Regent Seven Seas Cruises President Mark Conroy worked for both men and credits them as architects of the modern luxury cruise business: “If you walk on any luxury ship today, you will see design elements and services that have evolved from what they helped create.”
Titus founded Royal Viking Line in 1972, and it became the model for high-end lines that followed. Conroy rattles off a host of shipboard features and elements of Royal Viking Line which Titus pioneered or refined: “Single seating, high crew to guest ratio, high space
ratio, alternative dining, European staff and Scandinavian stewardesses, balconies on the
upper suites, etc.”
Conroy says RVL was also a leader in cruise marketing. “Royal was doing direct mail before anyone else in the travel industry.

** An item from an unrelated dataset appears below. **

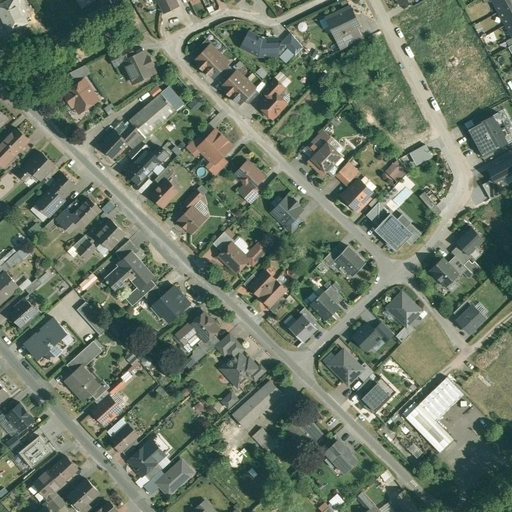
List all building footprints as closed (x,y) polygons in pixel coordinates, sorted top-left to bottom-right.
[(17,0),(13,0),(0,6),(0,12),(9,32),(28,23),(17,0)] [(156,0),(158,3),(160,2),(165,12),(178,5),(175,0),(156,0)] [(511,0),(492,0),(499,11),(511,4),(511,0)] [(511,4),(499,11),(507,25),(511,21),(511,4)] [(351,6),(341,11),(340,10),(335,12),(335,14),(333,15),(334,15),(336,19),(330,23),(331,23),(330,25),(332,31),(334,32),(338,38),(341,37),(358,29),(361,27),(351,6)] [(358,29),(341,37),(346,48),(364,39),(358,29)] [(263,39),(250,33),(243,47),(259,55),(278,55),(278,53),(278,49),(277,39),(263,39)] [(304,47),(292,34),(283,44),(287,48),(295,56),(304,47)] [(208,38),(195,51),(200,56),(210,45),(211,45),(213,43),(208,38)] [(130,44),(110,53),(116,66),(124,62),(128,60),(128,59),(135,56),(130,44)] [(283,44),(279,49),(278,49),(278,53),(281,53),(287,48),(283,44)] [(200,56),(196,59),(205,68),(219,54),(211,45),(210,45),(200,56)] [(135,56),(128,59),(128,60),(124,62),(129,71),(128,74),(131,79),(133,80),(134,83),(137,81),(140,82),(144,80),(144,78),(155,73),(152,66),(154,65),(150,57),(148,58),(145,51),(135,56)] [(219,54),(205,68),(215,77),(218,73),(227,64),(228,63),(219,54)] [(227,64),(218,73),(223,77),(232,68),(227,64)] [(86,65),(71,72),(77,82),(92,73),(86,65)] [(232,68),(223,77),(227,81),(236,72),(232,68)] [(227,81),(223,85),(232,94),(246,80),(237,71),(236,72),(227,81)] [(275,78),(262,91),(268,96),(281,83),(275,78)] [(85,80),(65,94),(73,106),(75,105),(80,112),(98,99),(85,80)] [(246,80),(232,94),(241,103),(245,100),(255,88),(246,80)] [(268,96),(259,105),(262,108),(261,109),(262,111),(269,118),(271,118),(272,117),(273,118),(274,117),(276,117),(280,113),(280,110),(287,103),(279,95),(286,88),(281,83),(268,96)] [(184,105),(168,87),(161,93),(177,111),(184,105)] [(255,88),(245,100),(249,104),(260,93),(255,88)] [(161,93),(130,120),(133,123),(146,138),(159,127),(177,111),(161,93)] [(511,138),(498,112),(467,129),(482,157),(511,140),(511,138)] [(146,138),(133,123),(121,135),(128,142),(128,143),(134,149),(142,141),(146,138)] [(30,140),(17,127),(2,143),(0,145),(0,161),(4,166),(4,167),(5,166),(12,158),(30,140)] [(159,127),(148,137),(151,140),(162,130),(159,127)] [(114,129),(110,135),(107,140),(101,146),(113,158),(128,143),(128,142),(121,135),(114,129)] [(205,140),(198,147),(198,148),(207,156),(224,138),(216,129),(205,140)] [(328,141),(320,133),(307,146),(308,146),(315,139),(322,146),(327,142),(328,141)] [(199,134),(190,144),(197,150),(198,148),(198,147),(205,140),(199,134)] [(224,138),(207,156),(215,164),(223,157),(233,146),(224,138)] [(315,139),(308,146),(315,153),(322,146),(315,139)] [(134,149),(128,153),(135,159),(140,154),(143,156),(150,149),(142,141),(134,149)] [(177,146),(172,141),(169,143),(175,149),(173,150),(178,155),(182,152),(177,147),(177,146)] [(327,142),(322,146),(315,153),(312,157),(327,172),(342,156),(327,142)] [(135,159),(131,164),(133,165),(126,171),(138,183),(139,183),(146,176),(158,163),(159,164),(169,154),(162,147),(155,154),(150,149),(143,156),(140,154),(135,159)] [(42,153),(37,158),(35,156),(26,166),(33,174),(34,174),(32,176),(37,182),(40,180),(46,174),(54,165),(42,153)] [(487,180),(481,183),(489,199),(501,193),(495,182),(511,173),(511,162),(507,154),(481,167),(487,180)] [(223,157),(215,164),(210,169),(216,176),(229,163),(223,157)] [(265,177),(248,161),(236,174),(237,175),(237,178),(240,180),(243,180),(252,189),(252,190),(258,184),(265,177)] [(359,172),(349,162),(336,175),(337,175),(344,167),(349,171),(354,176),(355,175),(356,175),(359,172)] [(394,163),(389,169),(396,176),(402,170),(394,163)] [(54,165),(46,174),(50,178),(59,170),(54,165)] [(26,166),(18,174),(25,182),(33,174),(26,166)] [(168,167),(155,180),(161,185),(167,179),(174,173),(168,167)] [(344,167),(337,175),(341,179),(349,171),(344,167)] [(349,171),(341,179),(337,175),(336,175),(349,188),(352,185),(349,181),(354,176),(349,171)] [(51,188),(36,204),(49,216),(65,200),(62,198),(75,185),(63,173),(50,187),(51,188)] [(356,175),(355,175),(354,176),(349,181),(352,185),(349,188),(341,196),(358,212),(375,194),(356,175)] [(146,176),(139,183),(138,183),(136,186),(143,192),(152,182),(146,176)] [(161,185),(151,195),(164,207),(176,194),(176,191),(172,187),(172,184),(167,179),(161,185)] [(252,189),(245,196),(252,203),(264,190),(258,184),(252,190),(252,189)] [(197,189),(185,202),(191,208),(194,205),(204,196),(197,189)] [(424,192),(419,196),(431,210),(436,205),(424,192)] [(292,200),(288,196),(273,212),(287,226),(298,215),(302,210),(298,206),(299,204),(294,199),(292,200)] [(83,204),(75,212),(75,213),(73,215),(67,209),(57,219),(63,225),(63,226),(69,232),(75,226),(74,225),(80,218),(86,224),(100,210),(88,198),(83,204)] [(77,198),(66,208),(67,209),(73,215),(75,213),(75,212),(83,204),(77,198)] [(366,215),(375,224),(376,223),(387,212),(388,211),(379,202),(366,215)] [(194,205),(191,208),(179,220),(182,223),(181,224),(186,229),(187,228),(192,233),(206,218),(200,213),(201,212),(194,205)] [(250,207),(246,210),(256,221),(260,218),(250,207)] [(387,212),(376,223),(379,227),(376,230),(396,249),(406,239),(411,243),(420,234),(407,222),(403,226),(391,214),(390,215),(387,212)] [(298,215),(287,226),(286,227),(292,233),(304,221),(298,215)] [(112,219),(96,235),(110,249),(126,233),(112,219)] [(42,229),(37,223),(28,231),(33,237),(42,229)] [(471,227),(456,242),(458,245),(469,255),(484,240),(471,227)] [(225,231),(213,243),(222,252),(231,243),(232,243),(235,240),(225,231)] [(85,235),(74,245),(79,250),(89,240),(85,235)] [(89,240),(79,250),(80,252),(87,258),(97,247),(89,240)] [(130,240),(115,252),(123,261),(131,253),(133,255),(139,250),(130,240)] [(260,241),(247,255),(250,258),(249,259),(250,260),(249,261),(253,265),(268,249),(260,241)] [(222,252),(220,255),(225,260),(227,260),(230,263),(230,268),(234,272),(237,272),(238,273),(249,261),(250,260),(249,259),(250,258),(247,255),(244,252),(243,254),(232,243),(231,243),(222,252)] [(74,245),(68,250),(75,257),(80,252),(79,250),(74,245)] [(469,255),(458,245),(451,252),(455,256),(464,265),(471,257),(469,255)] [(341,253),(335,260),(353,277),(366,263),(348,246),(341,253)] [(329,266),(335,260),(341,253),(335,247),(323,260),(329,266)] [(16,252),(6,262),(11,268),(18,262),(20,264),(24,260),(16,252)] [(133,255),(131,253),(123,261),(119,264),(120,266),(106,279),(108,281),(107,281),(109,283),(109,282),(112,286),(115,284),(120,290),(132,279),(140,288),(129,298),(135,305),(145,295),(156,285),(151,279),(155,276),(142,262),(140,263),(133,255)] [(455,256),(448,262),(460,274),(459,274),(461,276),(468,269),(464,265),(455,256)] [(443,257),(429,270),(446,287),(459,274),(460,274),(448,262),(443,257)] [(2,265),(0,267),(0,273),(2,276),(6,272),(7,273),(11,268),(6,262),(2,265)] [(258,278),(250,287),(260,296),(276,280),(266,270),(258,278)] [(2,276),(0,277),(0,304),(0,303),(19,287),(19,288),(20,287),(19,286),(7,273),(6,272),(2,276)] [(91,273),(76,285),(80,290),(96,278),(91,273)] [(253,274),(244,284),(249,289),(250,287),(258,278),(253,274)] [(27,287),(25,289),(30,294),(42,283),(37,278),(27,287)] [(276,280),(260,296),(270,306),(278,298),(286,289),(276,280)] [(156,285),(145,295),(155,306),(156,305),(158,303),(158,302),(165,295),(156,285)] [(331,285),(325,292),(337,305),(344,298),(331,285)] [(165,295),(158,302),(158,303),(156,305),(171,322),(191,304),(190,304),(181,294),(182,293),(175,286),(165,295)] [(403,290),(387,307),(406,326),(409,324),(423,310),(403,290)] [(324,291),(310,304),(326,320),(340,307),(337,305),(325,292),(324,291)] [(25,297),(14,307),(17,309),(10,315),(21,326),(24,329),(31,323),(28,320),(37,311),(25,297)] [(278,298),(270,306),(268,307),(273,312),(283,302),(278,298)] [(467,300),(454,313),(460,318),(472,306),(467,300)] [(86,302),(77,310),(100,335),(109,327),(86,302)] [(460,318),(458,320),(470,333),(485,318),(473,305),(460,318)] [(299,313),(302,315),(303,314),(313,324),(317,320),(305,307),(299,313)] [(220,329),(205,312),(191,324),(202,336),(201,339),(198,343),(201,346),(214,334),(220,329)] [(302,315),(289,328),(303,343),(318,329),(313,324),(303,314),(302,315)] [(38,333),(25,344),(38,359),(44,354),(50,361),(69,346),(61,337),(67,332),(55,318),(41,329),(42,331),(39,334),(38,333)] [(370,321),(354,336),(366,349),(382,334),(377,328),(370,321)] [(382,324),(377,328),(382,334),(387,339),(392,334),(382,324)] [(415,330),(409,324),(406,326),(397,335),(404,341),(415,330)] [(220,341),(216,345),(225,354),(228,352),(225,348),(235,339),(230,333),(220,341)] [(214,334),(201,346),(207,353),(216,345),(220,341),(214,334)] [(235,339),(225,348),(228,352),(233,358),(231,360),(229,359),(226,362),(226,364),(225,365),(230,370),(226,373),(238,386),(251,375),(255,380),(266,370),(261,365),(258,368),(249,358),(247,360),(240,353),(244,349),(235,339)] [(94,341),(68,364),(75,372),(81,366),(83,368),(103,350),(94,341)] [(199,345),(181,360),(186,367),(205,352),(199,345)] [(344,347),(327,365),(348,386),(358,376),(365,369),(362,366),(344,347)] [(127,368),(129,374),(136,372),(133,365),(138,364),(135,358),(129,360),(131,366),(127,368)] [(365,362),(362,366),(365,369),(358,376),(364,381),(374,371),(365,362)] [(75,372),(66,379),(85,400),(92,393),(99,387),(98,386),(89,376),(90,376),(83,368),(81,366),(75,372)] [(411,399),(385,373),(357,400),(383,426),(411,399)] [(493,423),(448,376),(419,404),(454,439),(459,445),(473,431),(478,437),(493,423)] [(109,388),(108,389),(113,394),(126,382),(121,377),(109,388)] [(0,382),(0,401),(9,394),(0,382)] [(103,382),(98,386),(99,387),(92,393),(97,398),(108,389),(109,388),(103,382)] [(255,396),(251,392),(230,409),(245,428),(283,395),(271,382),(255,396)] [(97,398),(95,400),(100,405),(110,395),(111,396),(113,394),(108,389),(97,398)] [(232,393),(223,401),(229,407),(238,399),(232,393)] [(100,405),(93,411),(105,424),(122,408),(111,396),(110,395),(100,405)] [(21,403),(20,402),(7,413),(7,414),(10,418),(21,430),(22,431),(22,430),(35,420),(36,419),(35,418),(21,403)] [(454,439),(419,404),(406,417),(440,452),(454,439)] [(322,435),(304,414),(289,428),(308,448),(322,435)] [(129,425),(113,439),(119,446),(118,447),(121,451),(135,438),(138,435),(129,425)] [(279,445),(263,427),(254,436),(270,453),(279,445)] [(340,433),(325,446),(346,469),(361,455),(340,433)] [(40,434),(20,451),(33,467),(53,450),(40,434)] [(135,438),(122,450),(126,455),(139,443),(135,438)] [(147,447),(144,447),(130,459),(139,470),(139,471),(143,475),(144,474),(158,462),(150,454),(150,450),(147,447)] [(297,465),(281,447),(272,455),(288,473),(297,465)] [(15,453),(11,456),(23,471),(27,468),(15,453)] [(67,456),(50,471),(50,470),(35,483),(47,496),(54,490),(67,479),(72,475),(71,474),(78,468),(67,456)] [(182,458),(157,482),(170,496),(196,472),(182,458)] [(158,462),(144,474),(150,480),(163,468),(158,462)] [(88,479),(69,496),(74,502),(76,501),(82,507),(80,509),(81,509),(100,492),(88,479)] [(54,490),(47,496),(44,498),(49,503),(57,496),(57,497),(58,495),(54,490)] [(355,495),(367,509),(372,504),(360,491),(355,495)] [(418,511),(405,491),(395,497),(403,510),(400,511),(418,511)] [(337,494),(330,501),(336,509),(344,502),(337,494)] [(57,497),(57,496),(49,503),(48,503),(55,511),(64,504),(57,497)] [(205,500),(196,508),(200,511),(215,511),(216,511),(205,500)] [(109,502),(103,507),(101,507),(97,509),(97,511),(96,511),(114,511),(116,511),(109,502)]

Today, every luxury cruise company has past guest programs, but no one has ever done them better then Titus did at RVL. Guests proudly displayed their pins, gifts, and logo wherever they went, becoming true ambassadors for the brand.”
Conroy worked closely with Terrevazzi as they developed the RSSC fleet from late 1996 until the sale of the company in 2008. “Mauro challenged the shipyards and the management, first at Sitmar, and then fine-tuned his vision at both Silversea and Regent to help develop ships that were different,” recalls Conroy.
“He pushed the yards to build ships we wanted instead of the ships they wanted to build.” Conroy says Terrevazzi’s innovation included single corridors, which led to ships with balconies, large suite sizes, well appointed suites with large bathrooms and marble baths, multiple dining venues, and all inclusive features like open bars and prepaid gratuities.
But in this bottom line era, Conroy says one of Terrevazzi’s biggest legacies stemmed from his negotiation skills. “He negotiated attractive terms and pricing for the ships and helped develop creative ways to finance them to make sure capital costs were in line so they did not overwhelm the business.’